何はともあれ笑い話で終了しましたが、驚いたのは兵庫県警の皆様が非常に迅速に集まって捜索のための段取りを進めていただいたことと、彼らがどこかレクリエーション気分で盛り上がっているように見えたことでした。
今回お世話になった兵庫県警のために、私を除く兵庫県在住者2人にはたくさん納税して頂くこととします。
市川最上流域の黒川渓谷周辺から
小さなヤマメだけを拝んで、今回の釣りはめでたく終了です。
皆様もお気をつけください。
2018年夏の同じ場所での渓流釣り記録はこちらです。
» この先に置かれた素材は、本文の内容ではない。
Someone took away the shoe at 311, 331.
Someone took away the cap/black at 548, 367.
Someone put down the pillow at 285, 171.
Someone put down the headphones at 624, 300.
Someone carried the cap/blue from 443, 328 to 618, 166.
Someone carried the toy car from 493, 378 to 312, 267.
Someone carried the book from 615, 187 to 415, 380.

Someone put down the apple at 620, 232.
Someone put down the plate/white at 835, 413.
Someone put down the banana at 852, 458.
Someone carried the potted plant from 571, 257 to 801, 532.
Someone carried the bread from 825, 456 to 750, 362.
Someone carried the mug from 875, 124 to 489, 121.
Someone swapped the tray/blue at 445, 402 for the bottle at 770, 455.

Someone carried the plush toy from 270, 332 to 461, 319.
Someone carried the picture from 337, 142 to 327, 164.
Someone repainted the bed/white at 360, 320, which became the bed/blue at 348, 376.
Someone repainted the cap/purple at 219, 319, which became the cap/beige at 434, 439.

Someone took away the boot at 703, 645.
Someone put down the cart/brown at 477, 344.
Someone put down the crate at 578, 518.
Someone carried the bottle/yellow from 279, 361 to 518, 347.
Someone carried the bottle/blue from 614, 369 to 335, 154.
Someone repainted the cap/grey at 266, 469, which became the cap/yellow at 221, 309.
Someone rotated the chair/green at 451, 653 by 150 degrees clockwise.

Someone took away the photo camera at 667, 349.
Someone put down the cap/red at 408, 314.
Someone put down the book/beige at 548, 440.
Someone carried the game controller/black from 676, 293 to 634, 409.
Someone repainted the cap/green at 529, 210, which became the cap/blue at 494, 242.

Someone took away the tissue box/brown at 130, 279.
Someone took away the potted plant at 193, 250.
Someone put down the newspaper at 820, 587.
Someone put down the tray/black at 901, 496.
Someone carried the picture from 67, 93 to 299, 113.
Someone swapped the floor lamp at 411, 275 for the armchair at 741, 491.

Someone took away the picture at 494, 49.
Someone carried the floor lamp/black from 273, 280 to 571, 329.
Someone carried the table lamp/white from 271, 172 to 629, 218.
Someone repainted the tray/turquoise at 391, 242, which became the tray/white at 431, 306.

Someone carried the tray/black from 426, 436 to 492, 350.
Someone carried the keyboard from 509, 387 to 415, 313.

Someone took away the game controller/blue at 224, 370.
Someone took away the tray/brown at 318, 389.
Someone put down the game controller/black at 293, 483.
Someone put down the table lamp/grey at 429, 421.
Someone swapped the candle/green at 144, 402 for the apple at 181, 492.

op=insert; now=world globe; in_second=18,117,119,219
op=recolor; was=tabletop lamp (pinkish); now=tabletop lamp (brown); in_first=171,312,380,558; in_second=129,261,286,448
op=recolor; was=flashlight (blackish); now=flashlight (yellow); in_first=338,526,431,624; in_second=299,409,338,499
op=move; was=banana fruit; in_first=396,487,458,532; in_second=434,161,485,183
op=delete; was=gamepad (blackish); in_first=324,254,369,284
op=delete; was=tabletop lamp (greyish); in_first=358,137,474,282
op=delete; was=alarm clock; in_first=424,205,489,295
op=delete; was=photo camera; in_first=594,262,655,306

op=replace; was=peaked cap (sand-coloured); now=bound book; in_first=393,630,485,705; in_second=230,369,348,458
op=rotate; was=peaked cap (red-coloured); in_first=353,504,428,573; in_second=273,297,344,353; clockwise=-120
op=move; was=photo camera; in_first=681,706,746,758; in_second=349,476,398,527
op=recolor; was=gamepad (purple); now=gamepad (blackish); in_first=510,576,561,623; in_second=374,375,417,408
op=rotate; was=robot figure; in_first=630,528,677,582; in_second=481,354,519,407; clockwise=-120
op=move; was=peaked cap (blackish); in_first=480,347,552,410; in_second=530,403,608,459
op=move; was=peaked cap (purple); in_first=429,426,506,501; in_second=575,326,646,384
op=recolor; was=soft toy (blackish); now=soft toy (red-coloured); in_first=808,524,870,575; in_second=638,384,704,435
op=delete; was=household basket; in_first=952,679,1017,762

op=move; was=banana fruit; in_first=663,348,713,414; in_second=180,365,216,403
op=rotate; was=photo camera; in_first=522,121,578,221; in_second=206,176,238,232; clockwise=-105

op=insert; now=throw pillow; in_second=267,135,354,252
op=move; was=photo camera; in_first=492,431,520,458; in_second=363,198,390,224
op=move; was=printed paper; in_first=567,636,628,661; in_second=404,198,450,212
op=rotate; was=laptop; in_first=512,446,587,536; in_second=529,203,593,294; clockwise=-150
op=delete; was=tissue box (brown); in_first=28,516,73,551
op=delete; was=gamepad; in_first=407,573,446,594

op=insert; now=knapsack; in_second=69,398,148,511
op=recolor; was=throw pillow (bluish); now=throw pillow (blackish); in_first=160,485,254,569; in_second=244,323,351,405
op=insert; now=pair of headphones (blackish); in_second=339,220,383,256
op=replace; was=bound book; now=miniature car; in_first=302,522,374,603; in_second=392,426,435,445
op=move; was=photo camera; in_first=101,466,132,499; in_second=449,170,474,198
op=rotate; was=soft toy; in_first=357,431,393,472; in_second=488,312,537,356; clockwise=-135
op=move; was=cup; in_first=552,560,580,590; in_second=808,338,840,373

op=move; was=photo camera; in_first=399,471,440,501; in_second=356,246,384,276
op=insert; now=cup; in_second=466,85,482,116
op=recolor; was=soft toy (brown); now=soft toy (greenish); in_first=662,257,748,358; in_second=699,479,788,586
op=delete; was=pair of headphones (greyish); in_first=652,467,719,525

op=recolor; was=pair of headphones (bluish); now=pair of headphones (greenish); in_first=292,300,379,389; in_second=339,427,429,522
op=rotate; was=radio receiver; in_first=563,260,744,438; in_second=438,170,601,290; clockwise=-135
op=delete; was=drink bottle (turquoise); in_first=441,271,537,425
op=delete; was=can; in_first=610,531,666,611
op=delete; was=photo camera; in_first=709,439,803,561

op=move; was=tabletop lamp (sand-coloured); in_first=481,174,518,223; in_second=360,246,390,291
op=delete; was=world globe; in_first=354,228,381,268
今度は残念ながら、誰も遭難していません。
現地で使った毛針タックル
【竿】ダイワリバティクラブ 5.3メートル
実売価格は5,000円~8,000円程度です。安いですが全く問題なく使えます。
【ライン】実売400円の安いライン0.8号
【毛針】サイズは14番くらいを使っています
チョウチン毛針釣りの方法と道具についてはこちらでまとめています。
チョウチン毛針釣りは簡単な道具と動作で楽しめるので、ルアー、フライ、テンカラなどで行き詰まった私のような釣り人にもってこいの方法です。